**Assigned task:**
Copy each record below without changing a single word.
*** Records provided
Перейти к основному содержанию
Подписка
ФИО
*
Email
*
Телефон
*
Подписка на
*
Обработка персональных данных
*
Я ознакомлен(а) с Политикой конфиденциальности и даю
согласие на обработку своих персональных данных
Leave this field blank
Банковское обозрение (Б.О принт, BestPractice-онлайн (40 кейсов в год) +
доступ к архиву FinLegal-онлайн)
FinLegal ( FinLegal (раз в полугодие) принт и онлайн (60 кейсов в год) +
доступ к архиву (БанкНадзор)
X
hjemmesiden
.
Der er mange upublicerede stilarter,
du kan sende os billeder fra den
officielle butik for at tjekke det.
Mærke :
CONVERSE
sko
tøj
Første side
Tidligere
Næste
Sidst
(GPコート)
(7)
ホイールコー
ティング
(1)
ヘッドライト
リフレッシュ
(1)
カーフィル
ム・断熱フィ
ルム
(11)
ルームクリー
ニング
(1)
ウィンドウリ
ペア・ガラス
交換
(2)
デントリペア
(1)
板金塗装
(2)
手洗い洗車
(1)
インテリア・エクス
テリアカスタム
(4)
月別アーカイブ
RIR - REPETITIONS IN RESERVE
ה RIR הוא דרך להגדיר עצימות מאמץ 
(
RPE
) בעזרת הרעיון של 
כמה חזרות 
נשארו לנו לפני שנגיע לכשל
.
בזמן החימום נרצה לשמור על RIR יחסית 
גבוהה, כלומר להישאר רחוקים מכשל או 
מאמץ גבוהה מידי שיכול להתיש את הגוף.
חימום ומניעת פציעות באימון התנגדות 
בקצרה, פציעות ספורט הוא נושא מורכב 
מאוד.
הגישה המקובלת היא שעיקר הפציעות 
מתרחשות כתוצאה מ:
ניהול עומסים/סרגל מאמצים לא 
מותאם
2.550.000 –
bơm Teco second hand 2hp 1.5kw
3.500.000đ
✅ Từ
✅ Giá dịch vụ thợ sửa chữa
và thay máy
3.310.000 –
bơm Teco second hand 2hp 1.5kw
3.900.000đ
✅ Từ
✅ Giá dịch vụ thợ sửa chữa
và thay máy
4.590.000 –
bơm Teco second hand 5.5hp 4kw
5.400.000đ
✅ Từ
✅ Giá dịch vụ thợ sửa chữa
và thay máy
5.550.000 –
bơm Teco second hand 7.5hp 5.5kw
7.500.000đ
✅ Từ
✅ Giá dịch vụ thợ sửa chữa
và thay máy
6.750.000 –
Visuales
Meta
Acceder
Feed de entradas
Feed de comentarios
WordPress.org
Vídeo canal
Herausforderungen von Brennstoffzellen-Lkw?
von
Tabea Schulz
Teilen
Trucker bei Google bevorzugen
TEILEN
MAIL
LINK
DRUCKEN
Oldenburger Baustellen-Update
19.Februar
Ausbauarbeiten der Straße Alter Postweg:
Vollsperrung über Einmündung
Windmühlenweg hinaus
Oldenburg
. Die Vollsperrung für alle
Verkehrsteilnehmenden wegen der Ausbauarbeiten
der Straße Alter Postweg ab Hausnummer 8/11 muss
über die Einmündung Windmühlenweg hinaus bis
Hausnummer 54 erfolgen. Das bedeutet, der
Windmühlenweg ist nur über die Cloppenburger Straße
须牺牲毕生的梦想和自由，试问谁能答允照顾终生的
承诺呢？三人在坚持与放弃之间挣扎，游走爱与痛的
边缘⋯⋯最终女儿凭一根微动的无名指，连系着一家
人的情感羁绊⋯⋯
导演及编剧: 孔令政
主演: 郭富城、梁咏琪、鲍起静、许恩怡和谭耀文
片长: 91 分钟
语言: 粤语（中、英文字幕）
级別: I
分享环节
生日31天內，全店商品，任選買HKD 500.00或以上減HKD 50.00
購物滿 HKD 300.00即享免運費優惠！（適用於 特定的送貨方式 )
******
**Answer space:**
Перейти к основному содержанию
Подписка
ФИО
*
Email
*
Телефон
*
Подписка на
*
Обработка персональных данных
*
Я ознакомлен(а) с Политикой конфиденциальности и даю
согласие на обработку своих персональных данных
Leave this field blank
Банковское обозрение (Б.О принт, BestPractice-онлайн (40 кейсов в год) +
доступ к архиву FinLegal-онлайн)
FinLegal ( FinLegal (раз в полугодие) принт и онлайн (60 кейсов в год) +
доступ к архиву (БанкНадзор)
X
hjemmesiden
.
Der er mange upublicerede stilarter,
du kan sende os billeder fra den
officielle butik for at tjekke det.
Mærke :
CONVERSE
sko
tøj
Første side
Tidligere
Næste
Sidst
(GPコート)
(7)
ホイールコー
ティング
(1)
ヘッドライト
リフレッシュ
(1)
カーフィル
ム・断熱フィ
ルム
(11)
ルームクリー
ニング
(1)
ウィンドウリ
ペア・ガラス
交換
(2)
デントリペア
(1)
板金塗装
(2)
手洗い洗車
(1)
インテリア・エクス
テリアカスタム
(4)
月別アーカイブ
RIR - REPETITIONS IN RESERVE
ה RIR הוא דרך להגדיר עצימות מאמץ 
(
RPE
) בעזרת הרעיון של 
כמה חזרות 
נשארו לנו לפני שנגיע לכשל
.
בזמן החימום נרצה לשמור על RIR יחסית 
גבוהה, כלומר להישאר רחוקים מכשל או 
מאמץ גבוהה מידי שיכול להתיש את הגוף.
חימום ומניעת פציעות באימון התנגדות 
בקצרה, פציעות ספורט הוא נושא מורכב 
מאוד.
הגישה המקובלת היא שעיקר הפציעות 
מתרחשות כתוצאה מ:
ניהול עומסים/סרגל מאמצים לא 
מותאם
2.550.000 –
bơm Teco second hand 2hp 1.5kw
3.500.000đ
✅ Từ
✅ Giá dịch vụ thợ sửa chữa
và thay máy
3.310.000 –
bơm Teco second hand 2hp 1.5kw
3.900.000đ
✅ Từ
✅ Giá dịch vụ thợ sửa chữa
và thay máy
4.590.000 –
bơm Teco second hand 5.5hp 4kw
5.400.000đ
✅ Từ
✅ Giá dịch vụ thợ sửa chữa
và thay máy
5.550.000 –
bơm Teco second hand 7.5hp 5.5kw
7.500.000đ
✅ Từ
✅ Giá dịch vụ thợ sửa chữa
và thay máy
6.750.000 –
Visuales
Meta
Acceder
Feed de entradas
Feed de comentarios
WordPress.org
Vídeo canal
Herausforderungen von Brennstoffzellen-Lkw?
von
Tabea Schulz
Teilen
Trucker bei Google bevorzugen
TEILEN
MAIL
LINK
DRUCKEN
Oldenburger Baustellen-Update
19.Februar
Ausbauarbeiten der Straße Alter Postweg:
Vollsperrung über Einmündung
Windmühlenweg hinaus
Oldenburg
. Die Vollsperrung für alle
Verkehrsteilnehmenden wegen der Ausbauarbeiten
der Straße Alter Postweg ab Hausnummer 8/11 muss
über die Einmündung Windmühlenweg hinaus bis
Hausnummer 54 erfolgen. Das bedeutet, der
Windmühlenweg ist nur über die Cloppenburger Straße
须牺牲毕生的梦想和自由，试问谁能答允照顾终生的
承诺呢？三人在坚持与放弃之间挣扎，游走爱与痛的
边缘⋯⋯最终女儿凭一根微动的无名指，连系着一家
人的情感羁绊⋯⋯
导演及编剧: 孔令政
主演: 郭富城、梁咏琪、鲍起静、许恩怡和谭耀文
片长: 91 分钟
语言: 粤语（中、英文字幕）
级別: I
分享环节
生日31天內，全店商品，任選買HKD 500.00或以上減HKD 50.00
購物滿 HKD 300.00即享免運費優惠！（適用於 特定的送貨方式 )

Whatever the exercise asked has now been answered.